[Page-level text extractions]
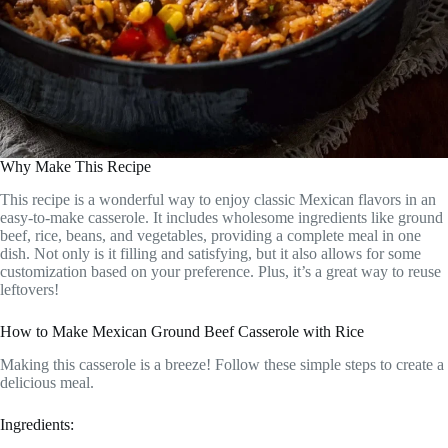
Why Make This Recipe
This recipe is a wonderful way to enjoy classic Mexican flavors in an
easy-to-make casserole. It includes wholesome ingredients like ground
beef, rice, beans, and vegetables, providing a complete meal in one
dish. Not only is it filling and satisfying, but it also allows for some
customization based on your preference. Plus, it’s a great way to reuse
leftovers!
How to Make Mexican Ground Beef Casserole with Rice
Making this casserole is a breeze! Follow these simple steps to create a
delicious meal.
Ingredients:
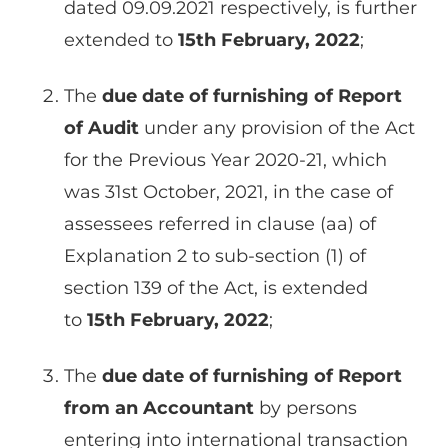
dated 09.09.2021 respectively, is further
extended to
15th February, 2022
;
The
due date of furnishing of Report
of Audit
under any provision of the Act
for the Previous Year 2020-21, which
was 31st October, 2021, in the case of
assessees referred in clause (aa) of
Explanation 2 to sub-section (1) of
section 139 of the Act, is extended
to
15th February, 2022
;
The
due date of furnishing of Report
from an Accountant
by persons
entering into international transaction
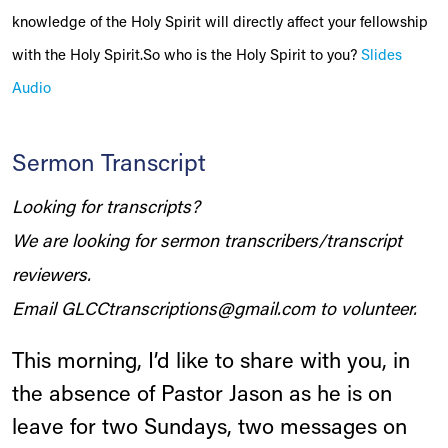
knowledge of the Holy Spirit will directly affect your fellowship
with the Holy Spirit.So who is the Holy Spirit to you?
Slides
Audio
Sermon Transcript
Looking for transcripts?
We are looking for sermon transcribers/transcript
reviewers.
Email
GLCCtranscriptions@gmail.com
to volunteer.
This morning, I’d like to share with you, in
the absence of Pastor Jason as he is on
leave for two Sundays, two messages on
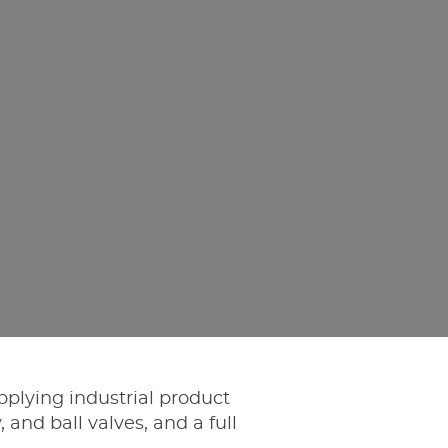
pplying industrial product
, and ball valves, and a full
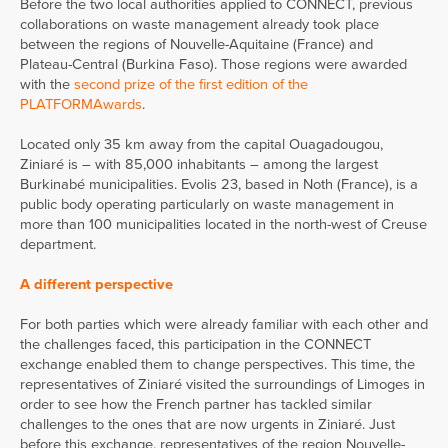
Before the two local authorities applied to CONNECT, previous
collaborations on waste management already took place
between the regions of Nouvelle-Aquitaine (France) and
Plateau-Central (Burkina Faso). Those regions were awarded
with the
second prize of the first edition of the
PLATFORMAwards
.
Located only 35 km away from the capital Ouagadougou,
Ziniaré is – with 85,000 inhabitants – among the largest
Burkinabé municipalities. Evolis 23, based in Noth (France), is a
public body operating particularly on waste management in
more than 100 municipalities located in the north-west of Creuse
department.
A different perspective
For both parties which were already familiar with each other and
the challenges faced, this participation in the CONNECT
exchange enabled them to change perspectives. This time, the
representatives of Ziniaré visited the surroundings of Limoges in
order to see how the French partner has tackled similar
challenges to the ones that are now urgents in Ziniaré. Just
before this exchange, representatives of the region Nouvelle-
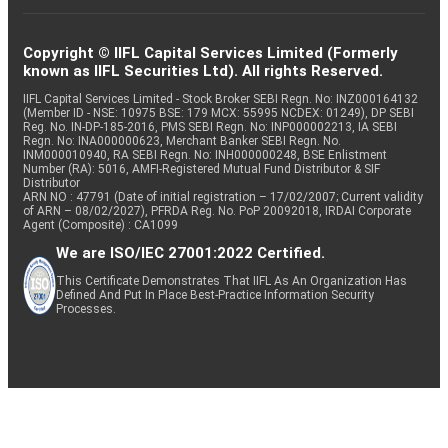
Copyright © IIFL Capital Services Limited (Formerly
known as IIFL Securities Ltd). All rights Reserved.
IIFL Capital Services Limited - Stock Broker SEBI Regn. No: INZ000164132
(Member ID - NSE: 10975 BSE: 179 MCX: 55995 NCDEX: 01249), DP SEBI
Reg. No. IN-DP-185-2016, PMS SEBI Regn. No: INP000002213, IA SEBI
Regn. No: INA000000623, Merchant Banker SEBI Regn. No.
INM000010940, RA SEBI Regn. No: INH000000248, BSE Enlistment
Number (RA): 5016, AMFI-Registered Mutual Fund Distributor & SIF
Distributor
ARN NO : 47791 (Date of initial registration – 17/02/2007; Current validity
of ARN – 08/02/2027), PFRDA Reg. No. PoP 20092018, IRDAI Corporate
Agent (Composite) : CA1099
We are ISO/IEC 27001:2022 Certified.
This Certificate Demonstrates That IIFL As An Organization Has
Defined And Put In Place Best-Practice Information Security
Processes.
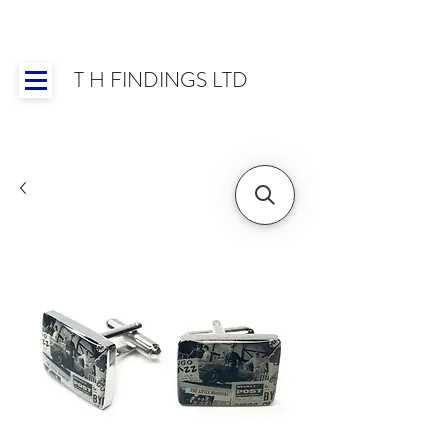
T H FINDINGS LTD
Showroom OPEN for 2025 | Mon-Thurs 8:30-
16:30, Fri 8:30-14:00 | Worldwide Shipping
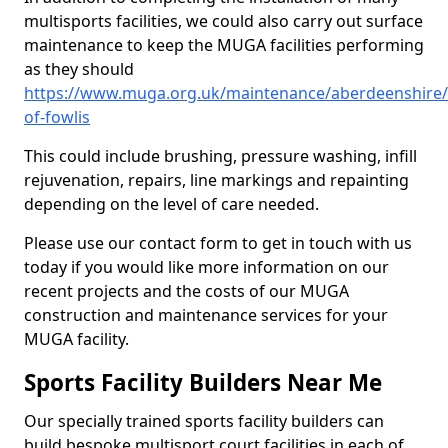
multisports facilities, we could also carry out surface
maintenance to keep the MUGA facilities performing
as they should
https://www.muga.org.uk/maintenance/aberdeenshire/
of-fowlis
This could include brushing, pressure washing, infill
rejuvenation, repairs, line markings and repainting
depending on the level of care needed.
Please use our contact form to get in touch with us
today if you would like more information on our
recent projects and the costs of our MUGA
construction and maintenance services for your
MUGA facility.
Sports Facility Builders Near Me
Our specially trained sports facility builders can
build bespoke multisport court facilities in each of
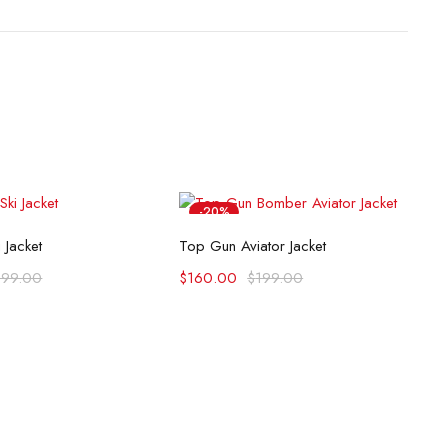
-20%
lect options
Select options
 Jacket
Top Gun Aviator Jacket
199.00
$
160.00
$
199.00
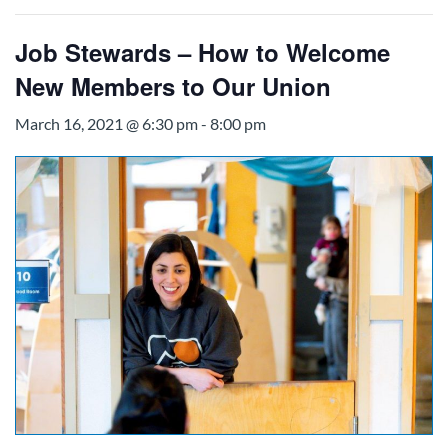
Job Stewards – How to Welcome
New Members to Our Union
March 16, 2021 @ 6:30 pm
-
8:00 pm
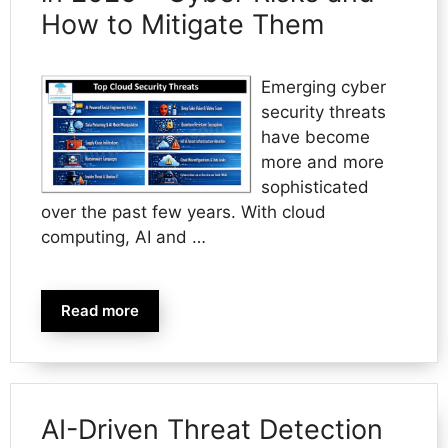
How to Mitigate Them
Emerging cyber
security threats
have become
more and more
sophisticated
over the past few years. With cloud
computing, AI and …
Read more
AI-Driven Threat Detection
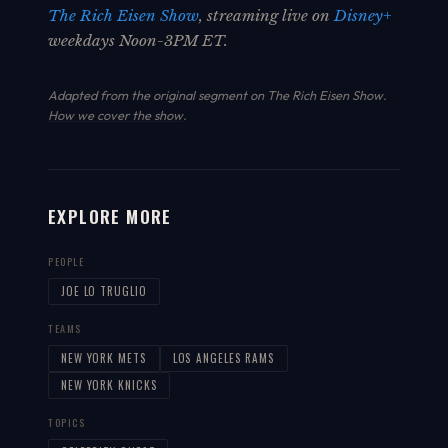
The Rich Eisen Show
, streaming live on
Disney+
weekdays Noon-3PM ET.
Adapted from the original segment on The Rich Eisen Show.
How we cover the show
.
EXPLORE MORE
PEOPLE
JOE LO TRUGLIO
TEAMS
NEW YORK METS
LOS ANGELES RAMS
NEW YORK KNICKS
TOPICS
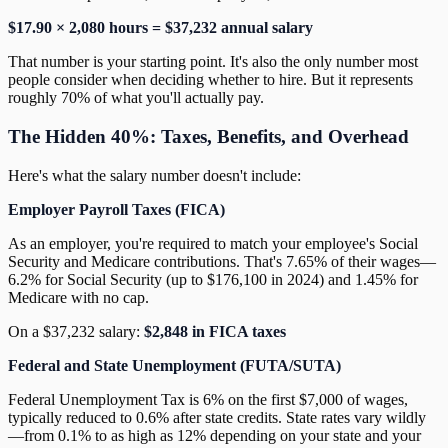
$17.90 × 2,080 hours = $37,232 annual salary
That number is your starting point. It's also the only number most
people consider when deciding whether to hire. But it represents
roughly 70% of what you'll actually pay.
The Hidden 40%: Taxes, Benefits, and Overhead
Here's what the salary number doesn't include:
Employer Payroll Taxes (FICA)
As an employer, you're required to match your employee's Social
Security and Medicare contributions. That's 7.65% of their wages—
6.2% for Social Security (up to $176,100 in 2024) and 1.45% for
Medicare with no cap.
On a $37,232 salary:
$2,848 in FICA taxes
Federal and State Unemployment (FUTA/SUTA)
Federal Unemployment Tax is 6% on the first $7,000 of wages,
typically reduced to 0.6% after state credits. State rates vary wildly
—from 0.1% to as high as 12% depending on your state and your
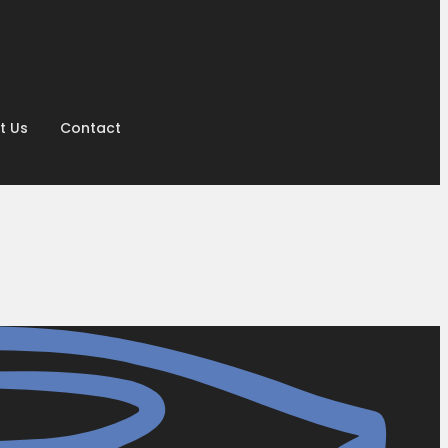
t Us
Contact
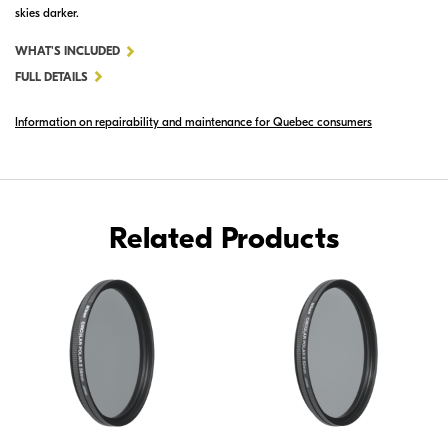
skies darker.
FOR
WHAT'S INCLUDED
72MM
FULL DETAILS
CIRCULAR
Information on repairability and maintenance for Quebec consumers
POLARIZER
II
Related Products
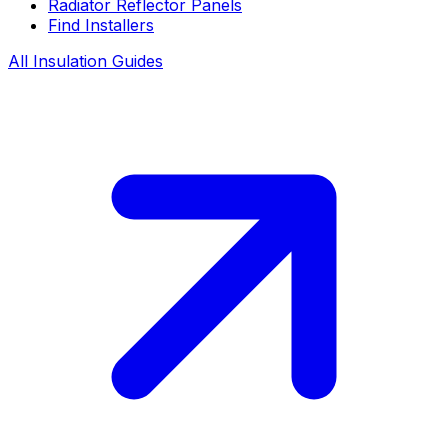
Radiator Reflector Panels
Find Installers
All Insulation Guides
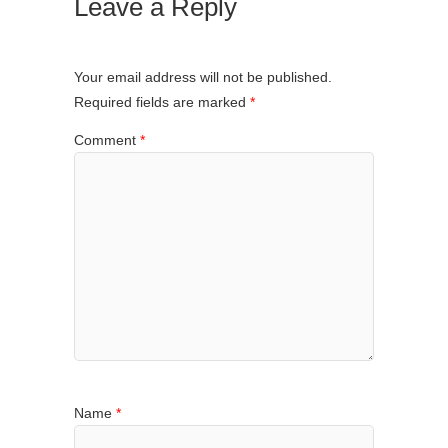
Leave a Reply
Your email address will not be published.
Required fields are marked
*
Comment
*
Name
*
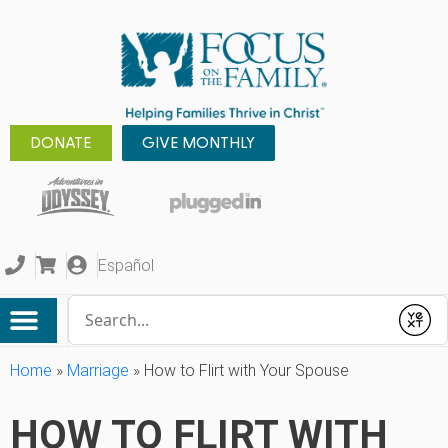
DONATE
GIVE MONTHLY
Español
Conduct a search
Submit
Home
»
Marriage
»
How to Flirt with Your Spouse
HOW TO FLIRT WITH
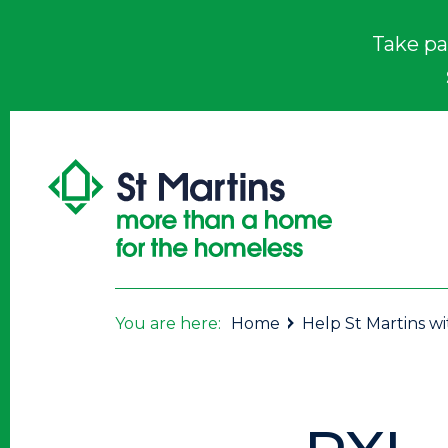
Take pa
You are here:
Home
Help St Martins w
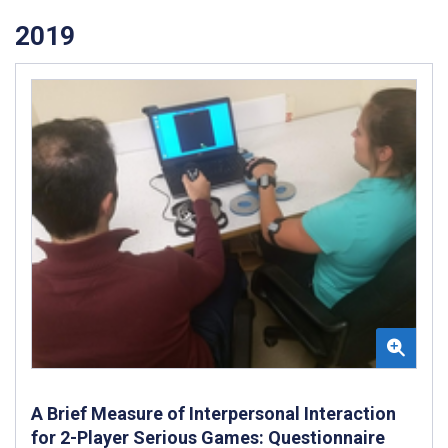
2019
A Brief Measure of Interpersonal Interaction
for 2-Player Serious Games: Questionnaire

(AIM OF THE TASK): The full data, repeated exactly and stripped of its pictures, is the expected answer.

(ANSWER TO THE PROBLEM):
Why Make This Recipe
This recipe is a wonderful way to enjoy classic Mexican flavors in an
easy-to-make casserole. It includes wholesome ingredients like ground
beef, rice, beans, and vegetables, providing a complete meal in one
dish. Not only is it filling and satisfying, but it also allows for some
customization based on your preference. Plus, it’s a great way to reuse
leftovers!
How to Make Mexican Ground Beef Casserole with Rice
Making this casserole is a breeze! Follow these simple steps to create a
delicious meal.
Ingredients:
dated 09.09.2021 respectively, is further
extended to
15th February, 2022
;
The
due date of furnishing of Report
of Audit
under any provision of the Act
for the Previous Year 2020-21, which
was 31st October, 2021, in the case of
assessees referred in clause (aa) of
Explanation 2 to sub-section (1) of
section 139 of the Act, is extended
to
15th February, 2022
;
The
due date of furnishing of Report
from an Accountant
by persons
entering into international transaction
knowledge of the Holy Spirit will directly affect your fellowship
with the Holy Spirit.So who is the Holy Spirit to you?
Slides
Audio
Sermon Transcript
Looking for transcripts?
We are looking for sermon transcribers/transcript
reviewers.
Email
GLCCtranscriptions@gmail.com
to volunteer.
This morning, I’d like to share with you, in
the absence of Pastor Jason as he is on
leave for two Sundays, two messages on
pplying industrial product
, and ball valves, and a full
Before the two local authorities applied to CONNECT, previous
collaborations on waste management already took place
between the regions of Nouvelle-Aquitaine (France) and
Plateau-Central (Burkina Faso). Those regions were awarded
with the
second prize of the first edition of the
PLATFORMAwards
.
Located only 35 km away from the capital Ouagadougou,
Ziniaré is – with 85,000 inhabitants – among the largest
Burkinabé municipalities. Evolis 23, based in Noth (France), is a
public body operating particularly on waste management in
more than 100 municipalities located in the north-west of Creuse
department.
A different perspective
For both parties which were already familiar with each other and
the challenges faced, this participation in the CONNECT
exchange enabled them to change perspectives. This time, the
representatives of Ziniaré visited the surroundings of Limoges in
order to see how the French partner has tackled similar
challenges to the ones that are now urgents in Ziniaré. Just
before this exchange, representatives of the region Nouvelle-
Copyright © IIFL Capital Services Limited (Formerly
known as IIFL Securities Ltd). All rights Reserved.
IIFL Capital Services Limited - Stock Broker SEBI Regn. No: INZ000164132
(Member ID - NSE: 10975 BSE: 179 MCX: 55995 NCDEX: 01249), DP SEBI
Reg. No. IN-DP-185-2016, PMS SEBI Regn. No: INP000002213, IA SEBI
Regn. No: INA000000623, Merchant Banker SEBI Regn. No.
INM000010940, RA SEBI Regn. No: INH000000248, BSE Enlistment
Number (RA): 5016, AMFI-Registered Mutual Fund Distributor & SIF
Distributor
ARN NO : 47791 (Date of initial registration – 17/02/2007; Current validity
of ARN – 08/02/2027), PFRDA Reg. No. PoP 20092018, IRDAI Corporate
Agent (Composite) : CA1099
We are ISO/IEC 27001:2022 Certified.
This Certificate Demonstrates That IIFL As An Organization Has
Defined And Put In Place Best-Practice Information Security
Processes.
T H FINDINGS LTD
Showroom OPEN for 2025 | Mon-Thurs 8:30-
16:30, Fri 8:30-14:00 | Worldwide Shipping
multisports facilities, we could also carry out surface
maintenance to keep the MUGA facilities performing
as they should
https://www.muga.org.uk/maintenance/aberdeenshire/
of-fowlis
This could include brushing, pressure washing, infill
rejuvenation, repairs, line markings and repainting
depending on the level of care needed.
Please use our contact form to get in touch with us
today if you would like more information on our
recent projects and the costs of our MUGA
construction and maintenance services for your
MUGA facility.
Sports Facility Builders Near Me
Our specially trained sports facility builders can
build bespoke multisport court facilities in each of
-20%
lect options
Select options
 Jacket
Top Gun Aviator Jacket
199.00
$
160.00
$
199.00
Job Stewards – How to Welcome
New Members to Our Union
March 16, 2021 @ 6:30 pm
-
8:00 pm
How to Mitigate Them
Emerging cyber
security threats
have become
more and more
sophisticated
over the past few years. With cloud
computing, AI and …
Read more
AI-Driven Threat Detection
The Rich Eisen Show
, streaming live on
Disney+
weekdays Noon-3PM ET.
Adapted from the original segment on The Rich Eisen Show.
How we cover the show
.
EXPLORE MORE
PEOPLE
JOE LO TRUGLIO
TEAMS
NEW YORK METS
LOS ANGELES RAMS
NEW YORK KNICKS
TOPICS
$17.90 × 2,080 hours = $37,232 annual salary
That number is your starting point. It's also the only number most
people consider when deciding whether to hire. But it represents
roughly 70% of what you'll actually pay.
The Hidden 40%: Taxes, Benefits, and Overhead
Here's what the salary number doesn't include:
Employer Payroll Taxes (FICA)
As an employer, you're required to match your employee's Social
Security and Medicare contributions. That's 7.65% of their wages—
6.2% for Social Security (up to $176,100 in 2024) and 1.45% for
Medicare with no cap.
On a $37,232 salary:
$2,848 in FICA taxes
Federal and State Unemployment (FUTA/SUTA)
Federal Unemployment Tax is 6% on the first $7,000 of wages,
typically reduced to 0.6% after state credits. State rates vary wildly
—from 0.1% to as high as 12% depending on your state and your
t Us
Contact
skies darker.
FOR
WHAT'S INCLUDED
72MM
FULL DETAILS
CIRCULAR
Information on repairability and maintenance for Quebec consumers
POLARIZER
II
Related Products
Radiator Reflector Panels
Find Installers
All Insulation Guides
Leave a Reply
Your email address will not be published.
Required fields are marked
*
Comment
*
Name
*
DONATE
GIVE MONTHLY
Español
Conduct a search
Submit
Home
»
Marriage
»
How to Flirt with Your Spouse
HOW TO FLIRT WITH
Take pa
You are here:
Home
Help St Martins w
2019
A Brief Measure of Interpersonal Interaction
for 2-Player Serious Games: Questionnaire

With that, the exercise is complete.